From: Biniam Tekle (biniamt@dehai.org)
Date: Wed May 05 2010 - 11:01:31 EDT
DJIBOUTI: Half rural population need emergency food aid
Photo: Omar Hassan/IRIN <http://www.irinnews.org/>
<http://www.irinnews.org/PhotoDetail.aspx?ImageId=20062170> Collecting food
aid (file photo) NAIROBI, 5 May 2010 (IRIN) - About half of Djibouti’s rural
population will need emergency food assistance this year due to the combined
effects of drought, livestock losses, unfavourable livestock-to-cereal terms
of trade and high staple food prices, according to an assessment by the
government and UN agencies.
“Most pastoralists had lost a considerable proportion of their livestock
[70-80 percent] over the last five years and they suffered from diminished
sources of food and income and had exhausted their coping strategies,” Peter
Smerdon, spokesperson for the UN World Food Programme (WFP) in Nairobi,
said.
“The assessment estimated global acute malnutrition among children under
five [in rural areas] at 20 percent - above the emergency threshold of 15
percent.”
The assessment <http://www.fews.net/pages/country.aspx?gb=dj&l=en> followed
an alert issued in January by the Famine Early Warning System (FEWS NET). It
found that up to 120,000 people - half the rural population - would require
humanitarian assistance until December, including food aid and livelihood
support, nutrition interventions, water supply, and health assistance.
Restocking and asset building programmes are also needed in the medium term.
“The assessment recommended increasing the number of people receiving food
assistance,” Smerdon told IRIN on 5 May. “Therefore from April, WFP
increased the number of people receiving food through general food
distributions from 26,000 to 48,500. Nonetheless, this quick response is
neither sufficient nor sustainable and WFP faces a break in its food
supplies in August unless new contributions are urgently received.”
FEWS NET said most poor pastoral households were highly food insecure. The
food security situation was expected to worsen in the northwest and
southeast border pastoral livelihood zones due to insufficient natural
resources and inadequate food assistance, in the next six months.

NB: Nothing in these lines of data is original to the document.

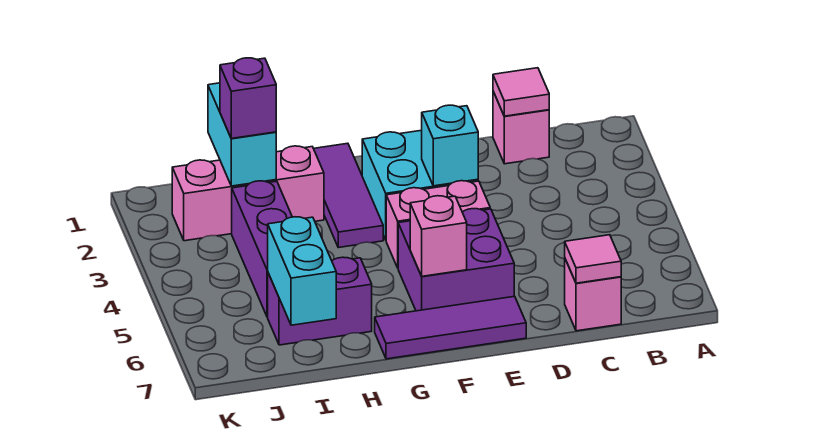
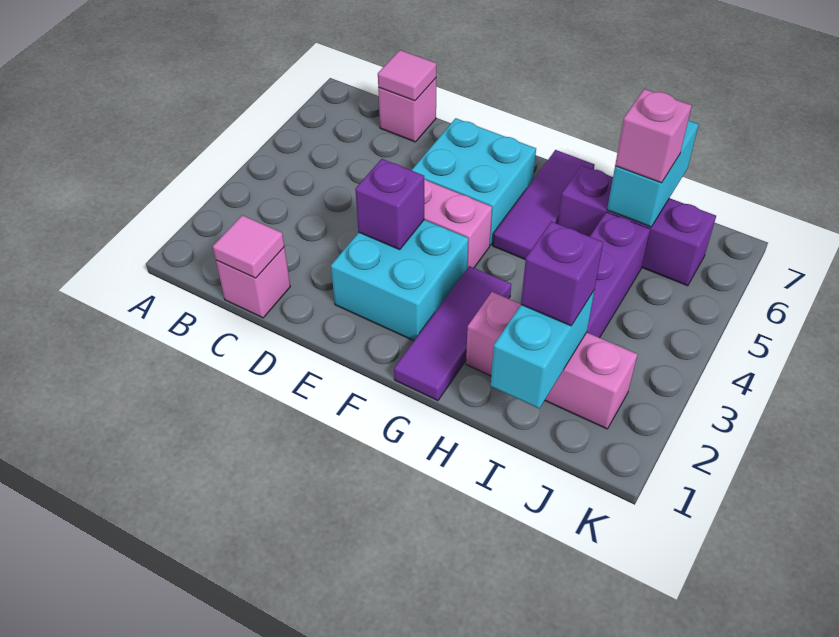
cyan 1x1 brick [422,105,478,186] -> purple 1x1 brick [355,159,424,250]
purple 2x2 brick [398,209,514,311] -> cyan 2x2 brick [411,118,536,245]
purple 1x3 tile [375,296,526,359] -> purple 1x3 tile turned to [493,150,595,260]
pink 1x1 brick [410,196,467,276] -> pink 1x1 brick moved to [615,89,692,183]
purple 1x2 brick [268,257,372,345] -> purple 1x3 brick [558,165,716,286]

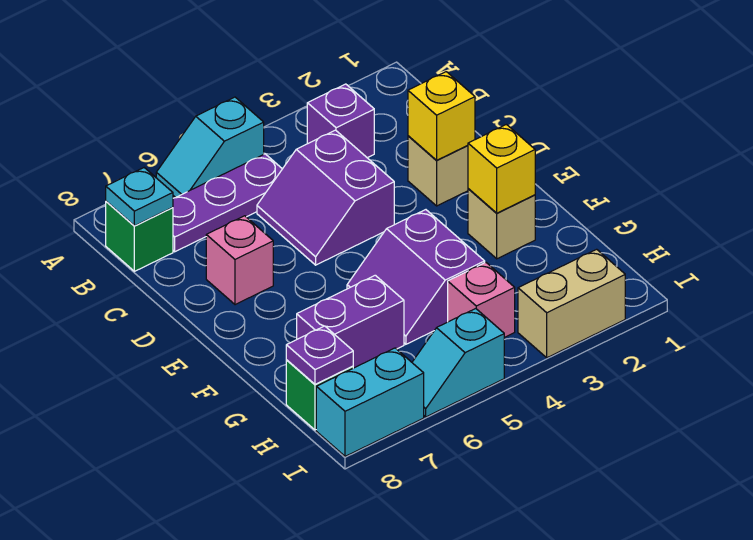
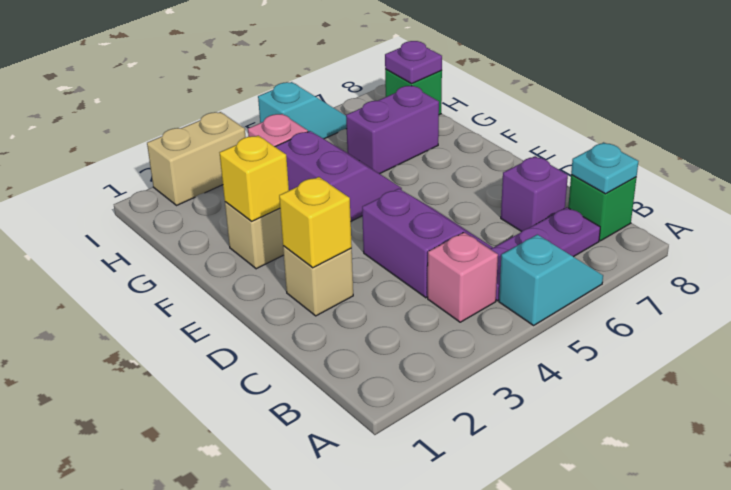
purple 1x1 brick [307,84,374,158] -> purple 1x1 brick moved to [501,156,568,232]
pink 1x1 brick [206,216,273,305] -> pink 1x1 brick moved to [428,232,498,322]
cyan 1x2 brick [316,348,424,456] -> none

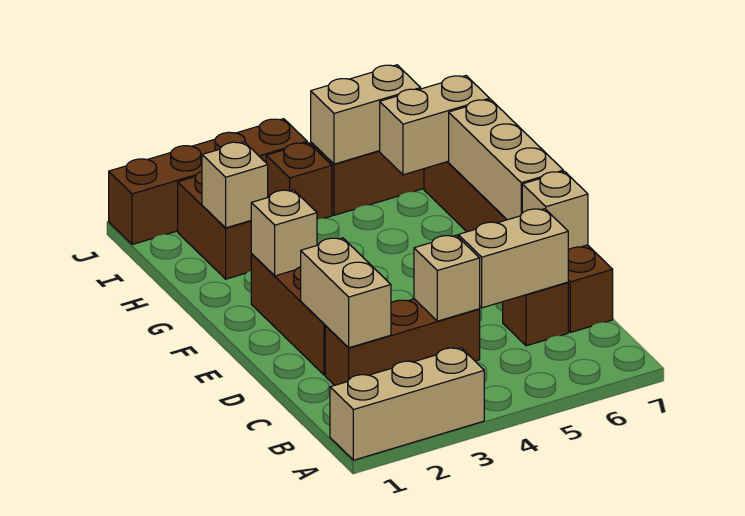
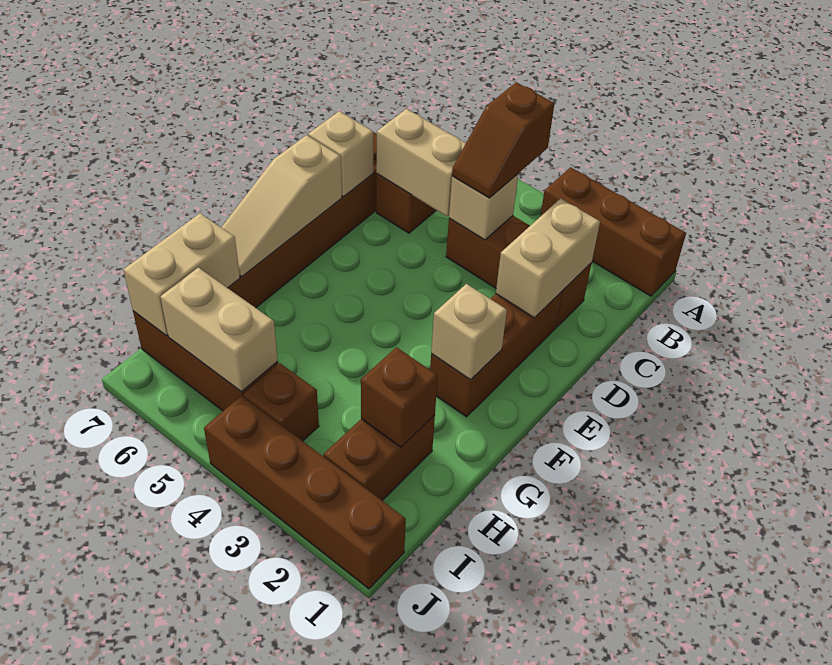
tan 1x3 brick [330,348,484,460] -> brown 1x3 brick [541,167,686,296]
none -> brown 1x2 slope [452,82,554,198]
tan 1x3 brick [449,99,563,220] -> tan 1x3 slope [221,135,342,277]
tan 1x1 brick [202,142,268,228] -> brown 1x1 brick [361,347,438,447]
tan 1x2 brick [380,76,490,175] -> tan 1x2 brick turned to [123,213,240,336]

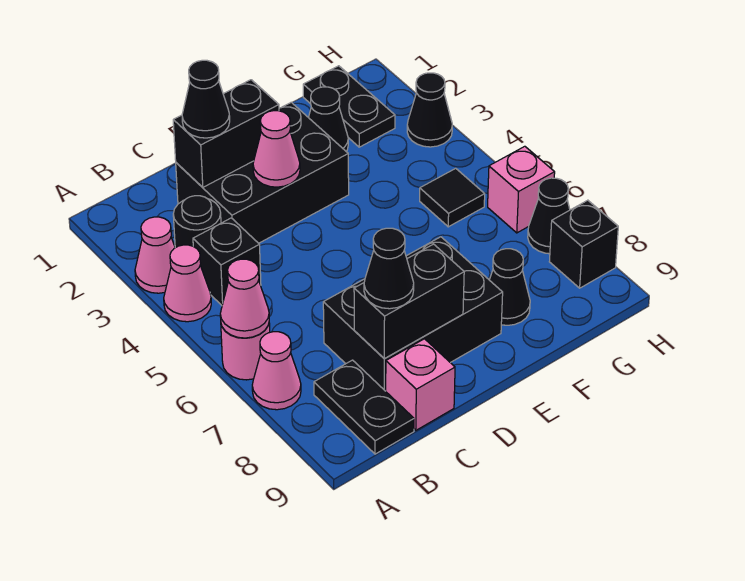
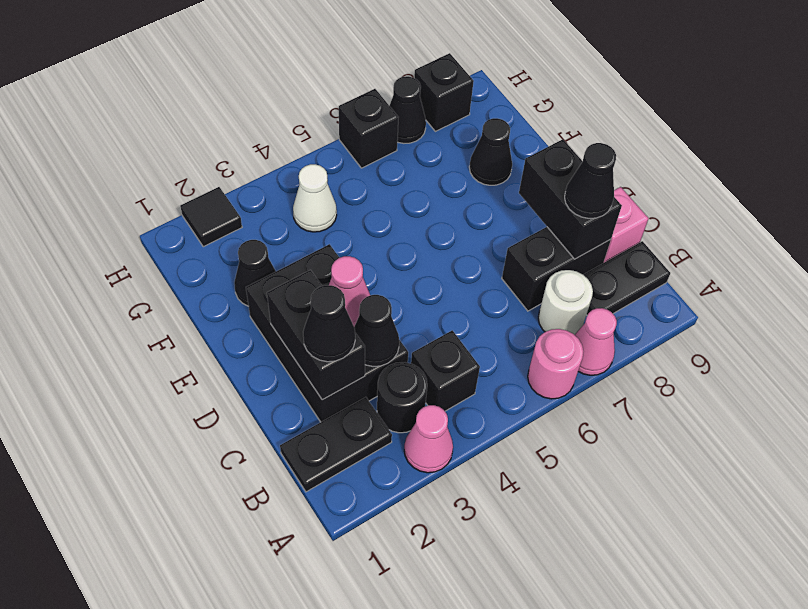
pink 1x1 cone [164,245,211,322] -> none
pink 1x1 cone [220,259,269,338] -> none
none -> white 1x1 round brick [538,270,593,335]
black 2x3 brick [323,237,503,391] -> black 1x2 brick [502,227,611,311]
black 1x2 plate [303,66,395,147] -> black 1x2 plate moved to [280,397,392,492]
none -> white 1x1 cone [293,164,337,232]
black 1x1 tile [420,168,485,227] -> black 1x1 tile moved to [180,187,242,247]
black 1x1 cone [407,73,452,147] -> black 1x1 cone moved to [354,295,399,367]
pink 1x1 brick [488,146,555,233] -> black 1x1 brick [339,89,399,168]

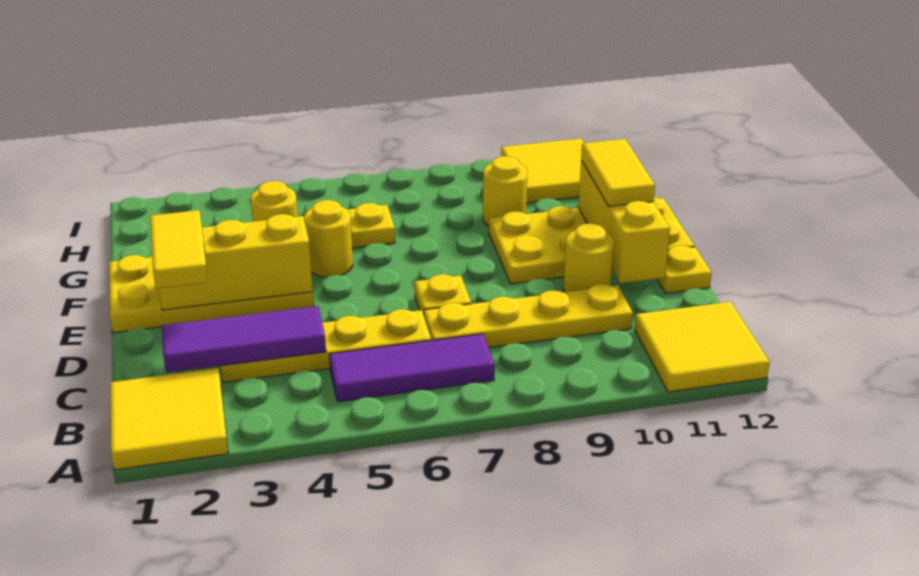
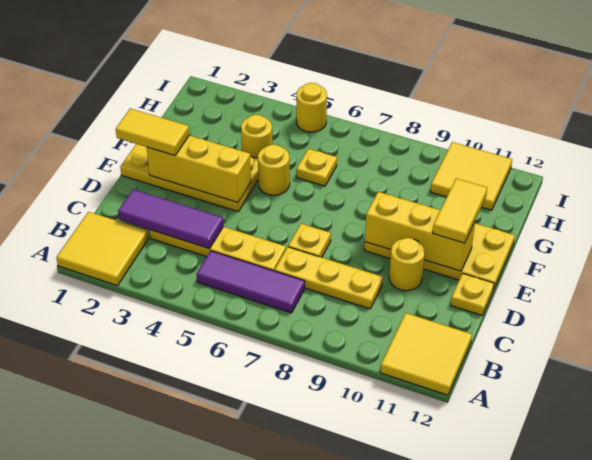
yellow 1x4 plate [424,284,633,348] -> yellow 1x3 plate [275,247,383,309]
yellow 1x2 tile [150,210,208,288] -> yellow 1x2 tile turned to [116,109,189,156]
yellow 1x3 brick [578,160,670,283] -> yellow 1x3 brick turned to [365,192,475,271]
yellow 1x1 round brick [483,156,527,226] -> yellow 1x1 round brick moved to [296,83,327,132]

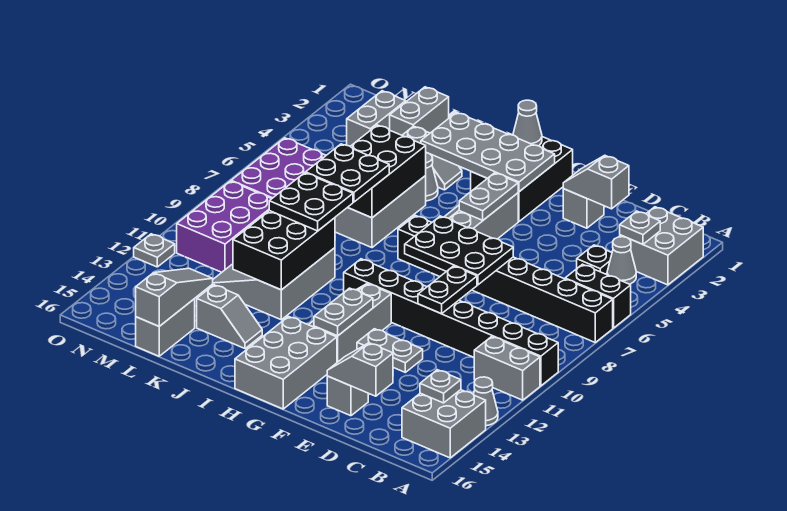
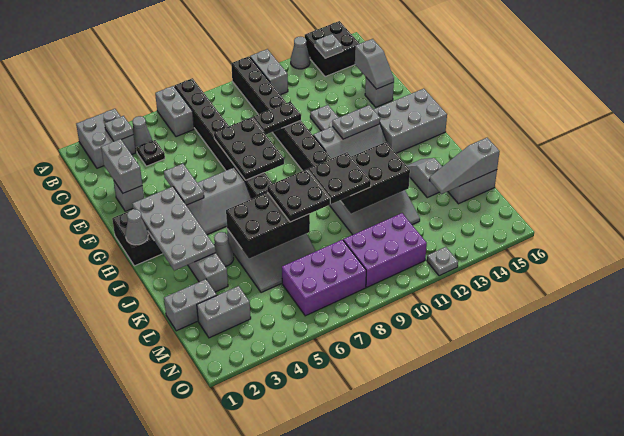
black 1x2 brick [565,264,631,328] -> grey 1x2 brick [155,86,194,137]
grey 2x2 brick [402,390,486,458] -> black 2x2 brick [305,21,360,77]
grey 1x2 slope [563,155,629,209] -> grey 1x2 brick [101,139,142,193]
grey 1x2 plate [459,173,518,220] -> grey 1x2 plate turned to [164,164,204,205]

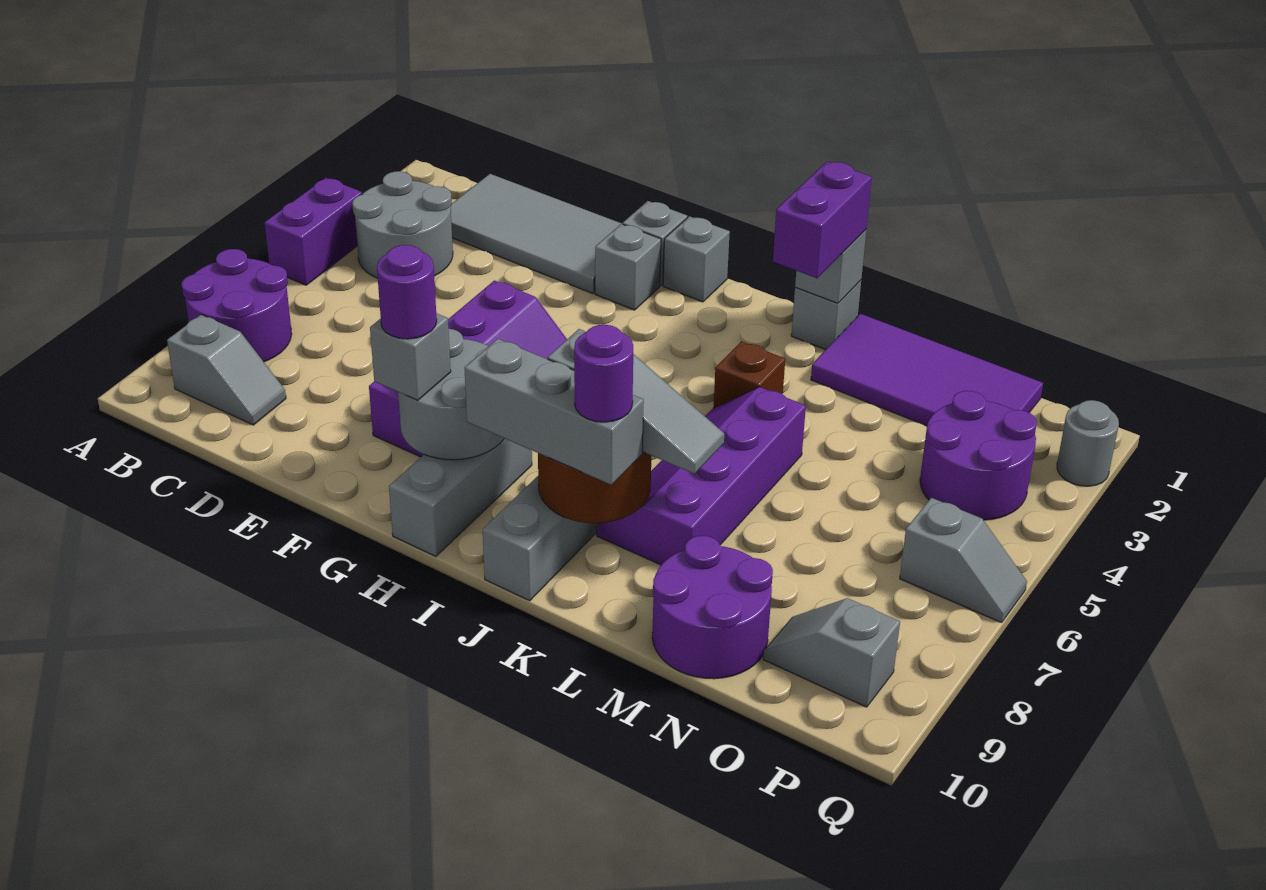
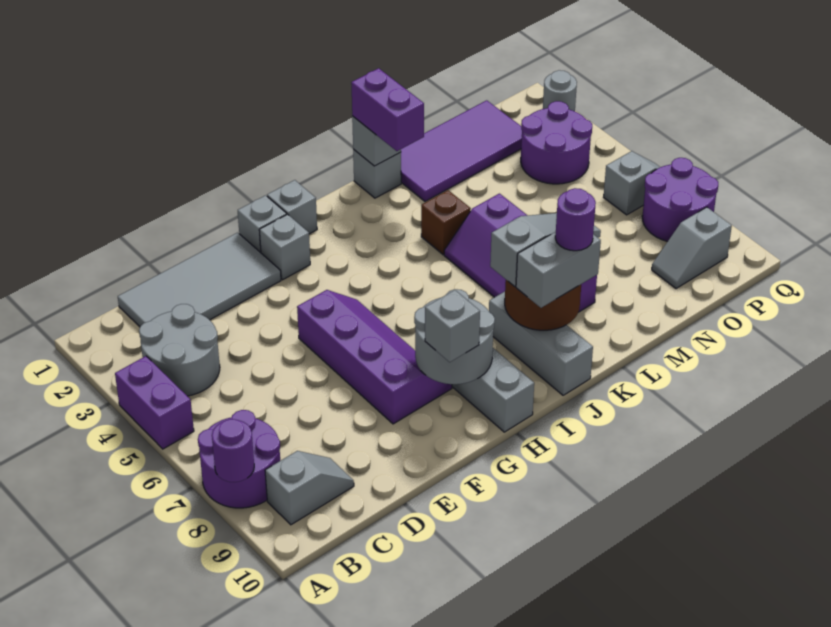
purple 1x1 round brick [377,245,437,339] -> purple 1x1 round brick moved to [212,419,254,482]
grey 1x3 brick [464,339,644,485] -> grey 1x2 brick [516,232,601,308]
purple 2x2 round brick [652,536,773,679] -> purple 2x2 round brick moved to [642,158,718,241]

“Poor urban households will likely face extreme food insecurity as the lean
period (June-August) approaches,” it noted in a 22 April brief. It
attributed the situation to high unemployment, a decline in petty trade
activities, above average staple food prices, increased rural-urban
migration, and closure of schools. Water shortages in Djibouti city would
also worsen in the coming months.
Separately, the Food and Agriculture Organization (FAO) said the favourable
rains could mitigate the situation. In February, unseasonable rains together
with an early onset of the rainy season led to some recovery of pasture,
browse and water, especially in pastoral coastal areas, but this could not
guarantee the full recovery of the livestock sector, FAO said on 13 April.
Two-thirds of Djibouti's estimated 800,000 people live below the poverty
line - 10 percent in extreme poverty - according to Health Ministry
statistics. Most of the population lives in urban areas, but 60 percent are
unemployed.
The country also hosts 12,900 refugees, an increase of 1,902 on the 2009
numbers due to new arrivals from Eritrea and conflict-ridden south-central
Somalia, the UN Office for the Coordination of Humanitarian Affairs
sub-regional office in Nairobi said on 30 April.